___ PROVIDED INFORMATION ___

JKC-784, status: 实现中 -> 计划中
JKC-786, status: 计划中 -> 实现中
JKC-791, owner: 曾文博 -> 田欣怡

___
___ PROVIDED INFORMATION ___

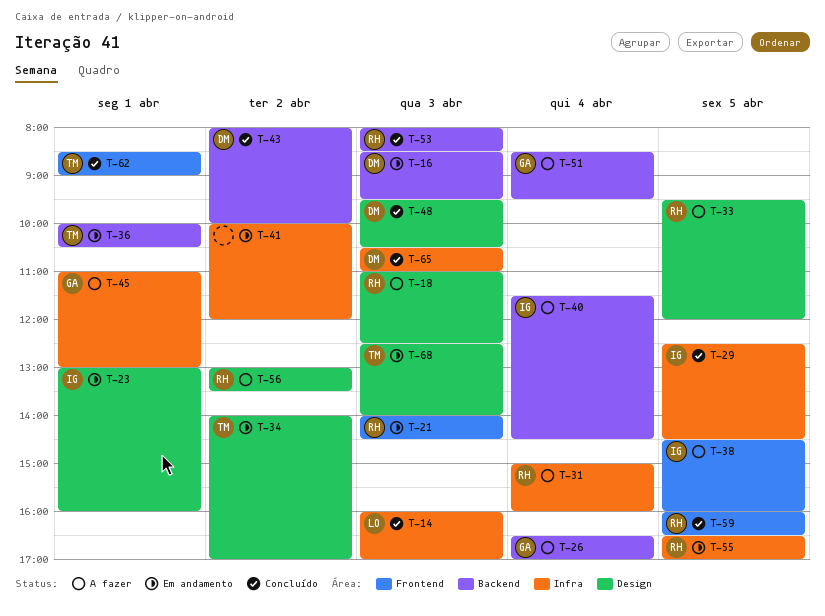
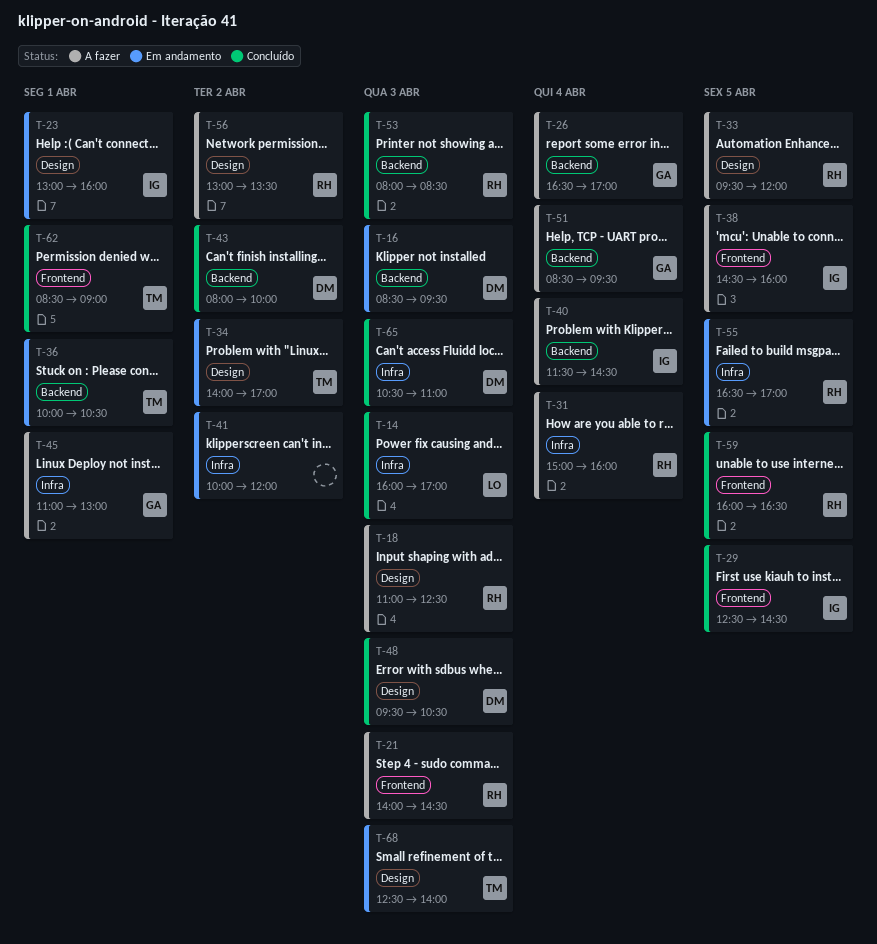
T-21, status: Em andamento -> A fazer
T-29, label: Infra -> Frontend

___
___ PROVIDED INFORMATION ___

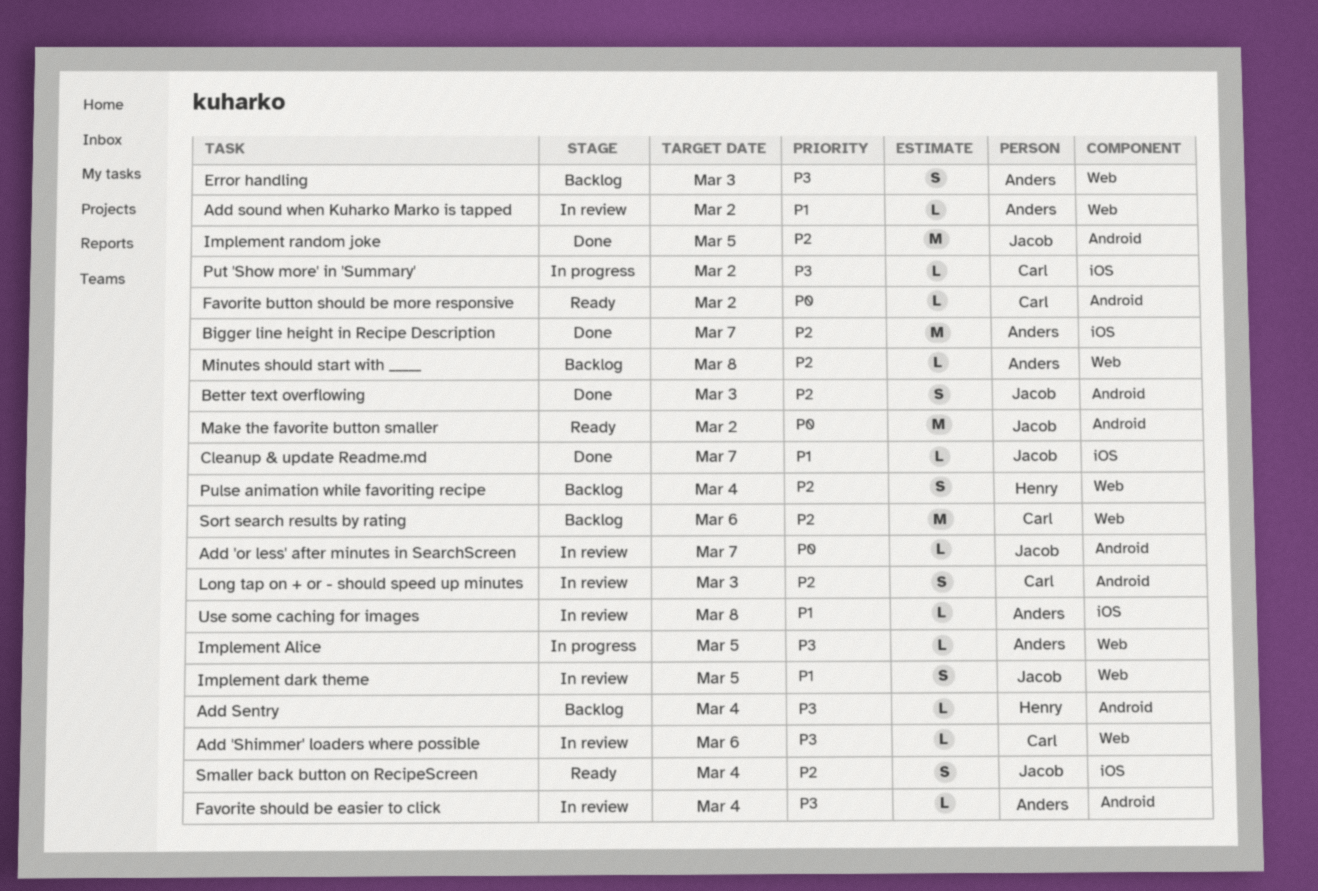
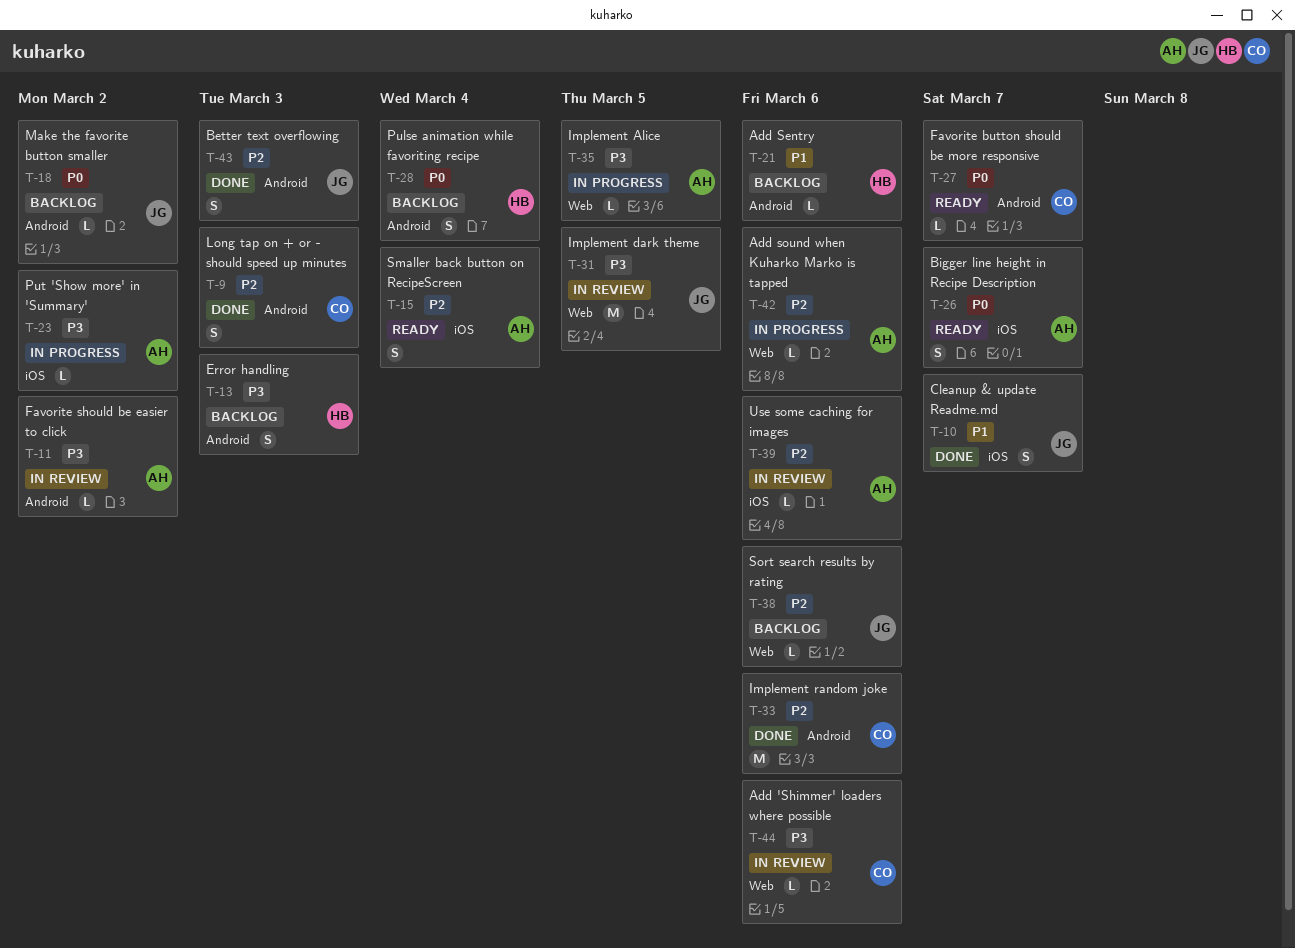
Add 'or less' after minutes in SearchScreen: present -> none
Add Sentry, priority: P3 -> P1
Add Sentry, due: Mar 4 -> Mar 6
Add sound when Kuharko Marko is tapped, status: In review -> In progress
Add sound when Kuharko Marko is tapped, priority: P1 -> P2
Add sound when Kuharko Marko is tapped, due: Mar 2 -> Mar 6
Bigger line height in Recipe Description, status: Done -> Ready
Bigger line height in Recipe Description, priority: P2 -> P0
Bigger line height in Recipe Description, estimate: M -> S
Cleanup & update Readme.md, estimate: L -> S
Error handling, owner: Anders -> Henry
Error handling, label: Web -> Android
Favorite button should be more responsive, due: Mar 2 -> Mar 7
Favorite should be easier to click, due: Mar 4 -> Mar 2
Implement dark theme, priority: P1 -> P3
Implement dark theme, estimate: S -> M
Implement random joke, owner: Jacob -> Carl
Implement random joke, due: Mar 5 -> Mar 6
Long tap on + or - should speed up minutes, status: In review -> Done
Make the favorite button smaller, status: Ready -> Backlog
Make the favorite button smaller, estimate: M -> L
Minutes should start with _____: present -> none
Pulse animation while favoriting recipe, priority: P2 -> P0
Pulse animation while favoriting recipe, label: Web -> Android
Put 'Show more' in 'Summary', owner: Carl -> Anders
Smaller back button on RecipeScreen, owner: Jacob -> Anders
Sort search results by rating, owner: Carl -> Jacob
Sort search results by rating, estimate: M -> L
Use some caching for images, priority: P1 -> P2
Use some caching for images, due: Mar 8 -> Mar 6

___

• WORK INSTRUCTIONS:
Filter the material above down to the lines that hold the word "Kuharko".

• EXERCISE RESPONSE:
Add sound when Kuharko Marko is tapped, status: In review -> In progress
Add sound when Kuharko Marko is tapped, priority: P1 -> P2
Add sound when Kuharko Marko is tapped, due: Mar 2 -> Mar 6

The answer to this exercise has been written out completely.